Il F. appare influenzato dalla tela del Merisi della quale cita alcuni particolari tradotti in una sostanziale riaffermazione del formulario manieristico; inoltre, i toni bassaneschi dell'atmosfera notturna e l'accentuazione dei contrasti luministici avvicinano il F. alla pittura veneziana come contemporaneamente avviene anche nell'opera del Santafede, in particolare nella Resurrezione dipinta per il Monte di pietà (1608).
Tra il 1610 e il 1612 il F. eseguì la tela raffigurante La circoncisione per la chiesa di S. Maria della Sanità. In un pagamento del 26 dic. 1612, relativo a tale opera, compare, in una postilla aggiunta da mano diversa, il nome del Caravaggio indicato come autore dell'opera. Per questo motivo parte della critica formula l'ipotesi o di un primo intervento del Merisi sulla tela, in seguito completata dal F., o di una commissione assegnata al pittore lombardo raccolta in seguito dal F. (su tale questione si veda Restaino, 1987, p. 50 n. 56). Da una polizza del 9 dic. 1610 si desume al contrario che a quella data il F. aveva dato inizio all'opera e che l'esecuzione avveniva "conforme il disegno" (D'Addosio, 1919, p. 392) un dato quest'ultimo, in contrasto con gli usi del Caravaggio.
È tuttavia innegabile che a partire dal primo decennio del Seicento il F. tenda ad includere elementi caravaggeschi nella propria produzione pittorica come si può notare ad esempio nella figura di vecchia in basso a sinistra nella pala della Sanità, desunta da quella dipinta dal Merisi nella Crocifissione di s. Andrea (Cleveland, Museum of Art).
Intorno al 1617 il F. eseguì le tele per il soffitto della chiesa dell'Annunziata di Capua e il Crocifisso per la chiesa dell'Annunziata di Arienzo. In tali opere il F., pur ancorandosi a schemi disegnativi tradizionali, sembra approfondire l'indagine luministica e trarre ispirazione dalla pittura di C. Sellitto e B. Caracciolo.
Tra il 1620 e il 1622 il F. eseguì la decorazione del soffitto della chiesa dell'Annunziata di Giugliano, purtroppo molto rovinata, e, nel 1621, quella del soffitto del duomo di Napoli.

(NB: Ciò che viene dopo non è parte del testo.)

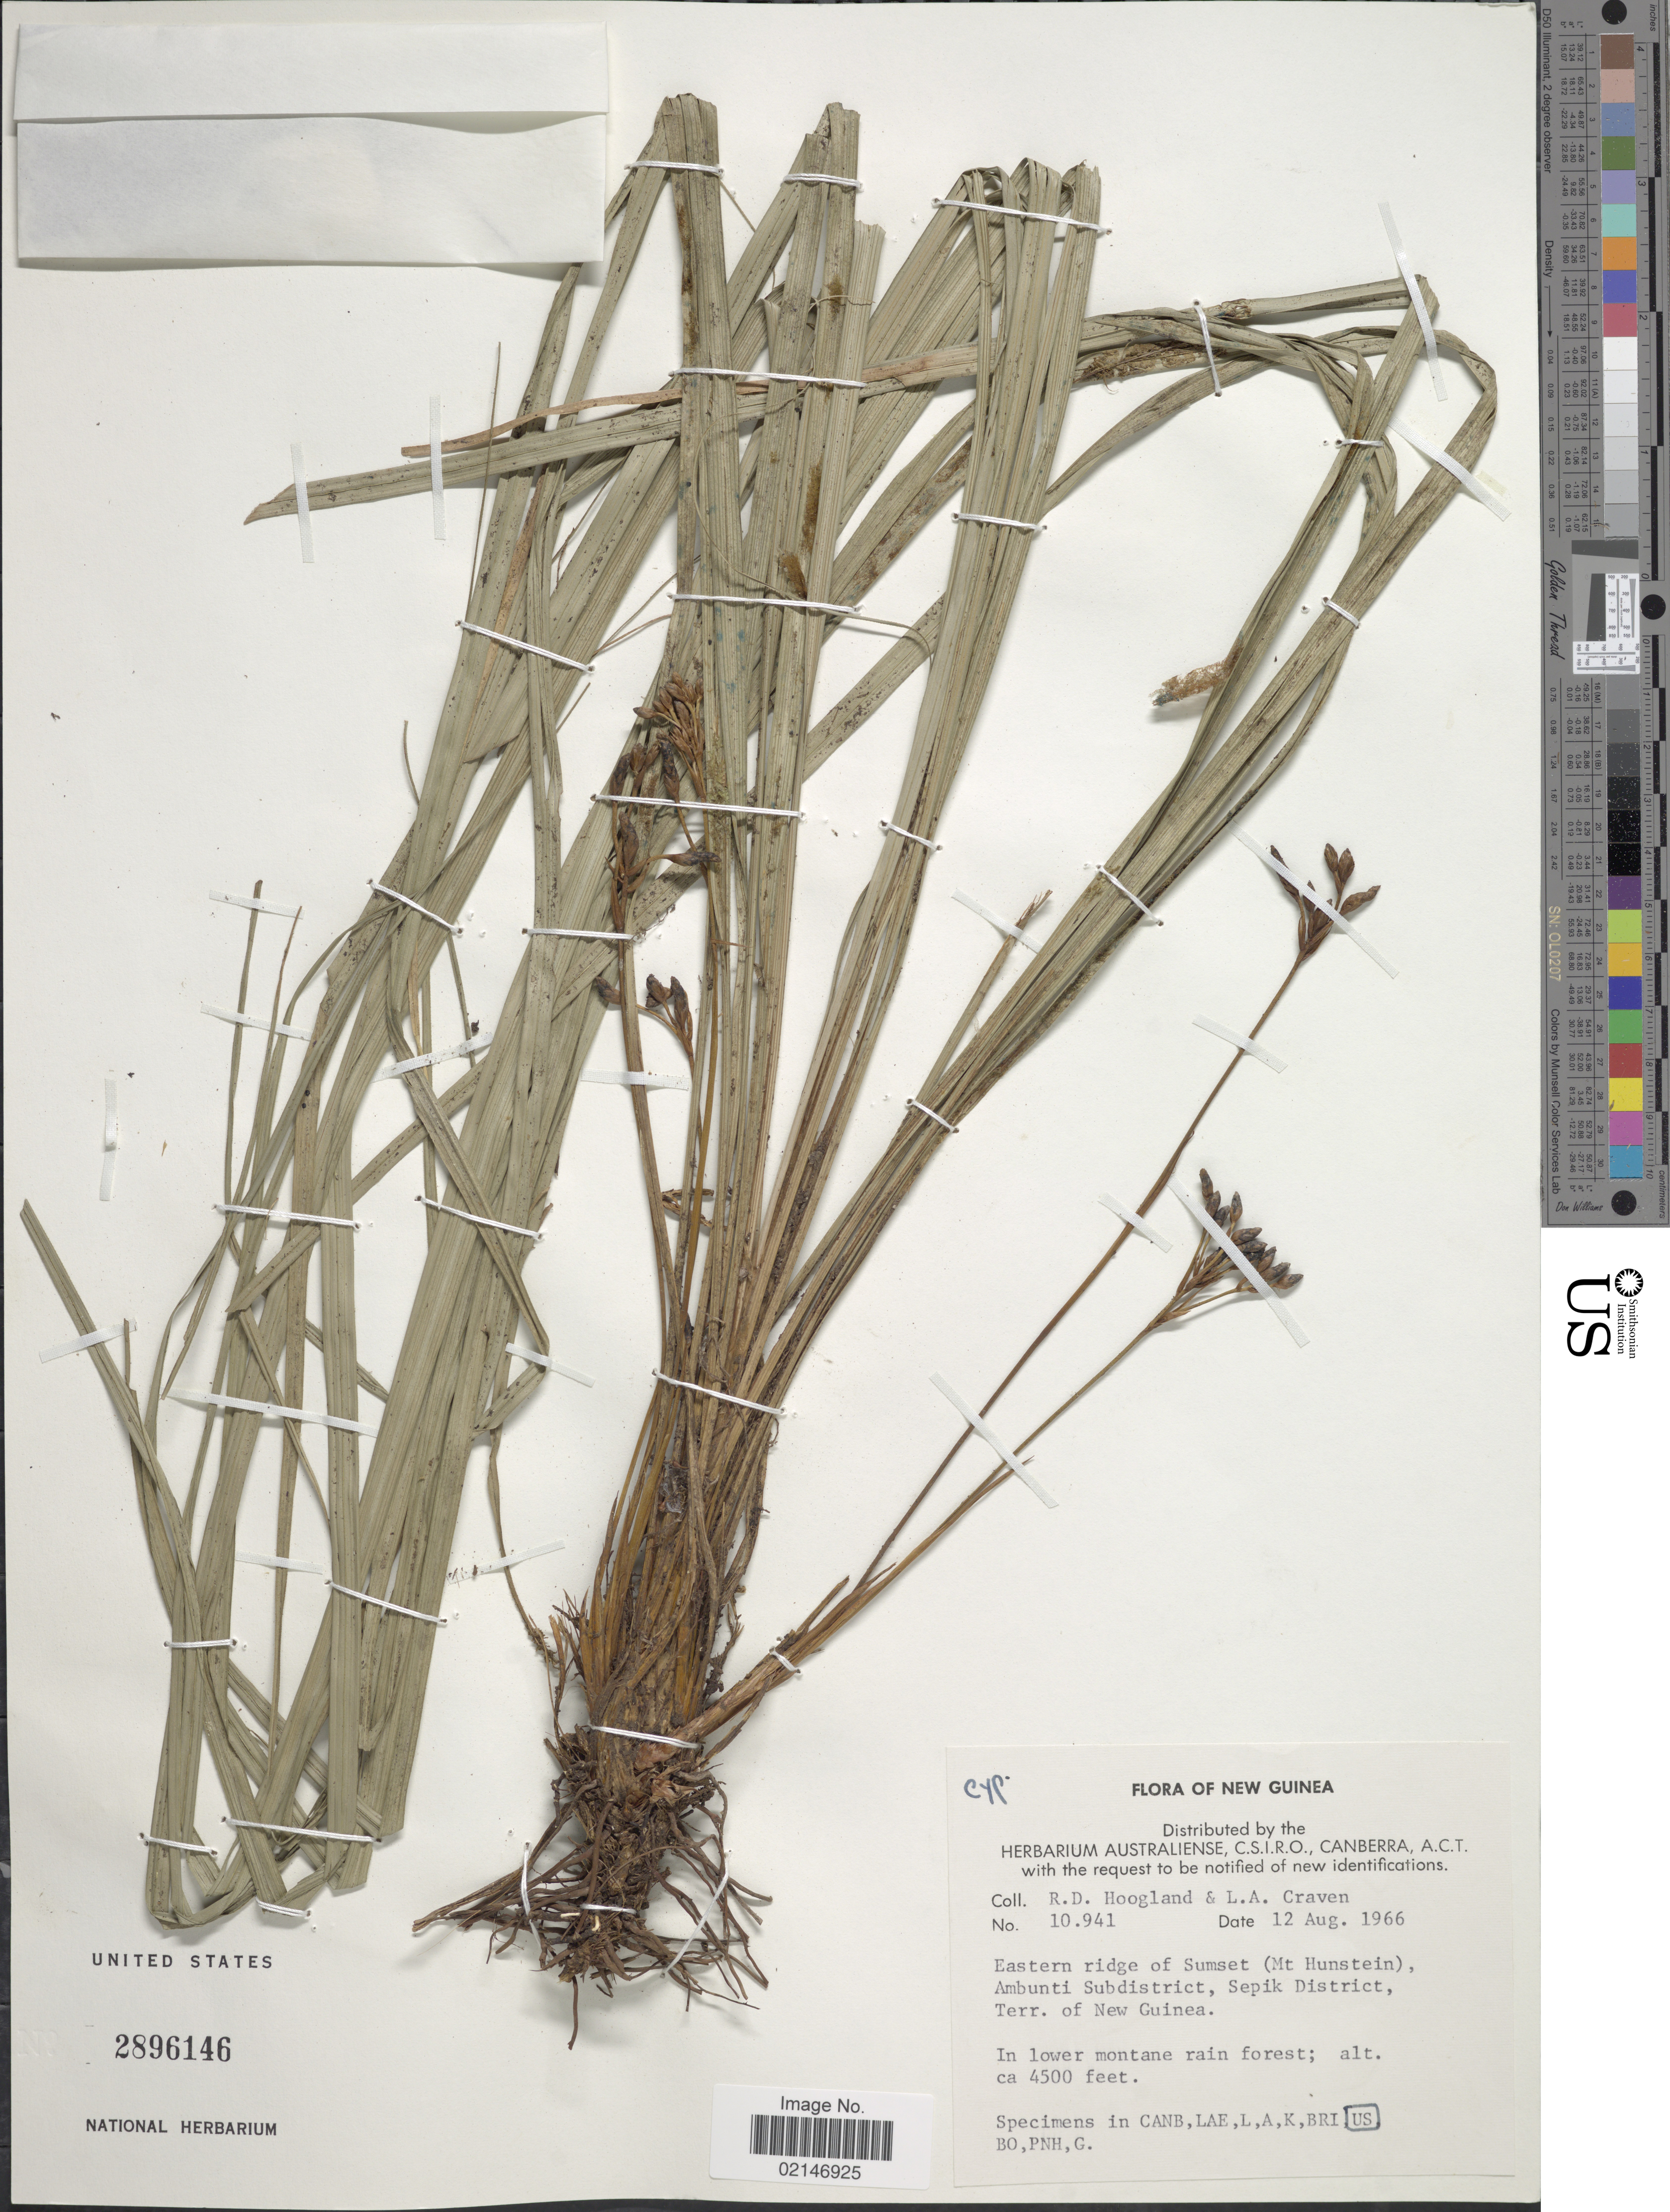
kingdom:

Dai documenti si sa con certezza che il F. fu attivo ancora per circa un ventennio (Restaino, 1988), ma non sono noti il luogo e la data della sua morte.
Fonti e Bibl.: G.B. D'Addosio, Documenti inediti di artisti napoletani del XVI e XVII secolo, in Archivio storico per le prov. napoletane, XXXVIII (1913), pp. 66-70; XLIV (1919), pp. 390-392; C. Restaino, G.V. F., "pittore di prima classe nei suoi tempi", in Prospettiva, 1987, n. 48, pp. 33-51 (con ampia bibliogr.); Id., Documenti sull'attività del pittore G.V. F., in Atti dell'Acc. Pontaniana, n.s., XXXVI (1988), pp. 255-265; P. Leone de Castris, in La pittura in Italia. Il Cinquecento, Milano 1988, II, p. 719; Id., Pittura del Cinquecento a Napoli 1573-1606. L'ultima maniera, Napoli 1991, pp. 226, 232, 235, 247 n.; F. Bologna, in Battistello Caracciolo e il primo naturalismo napoletano (catal.), Napoli 1991, p. 271; U. Thieme - F. Becker, Künstlerlexikon, XIII, p. 211.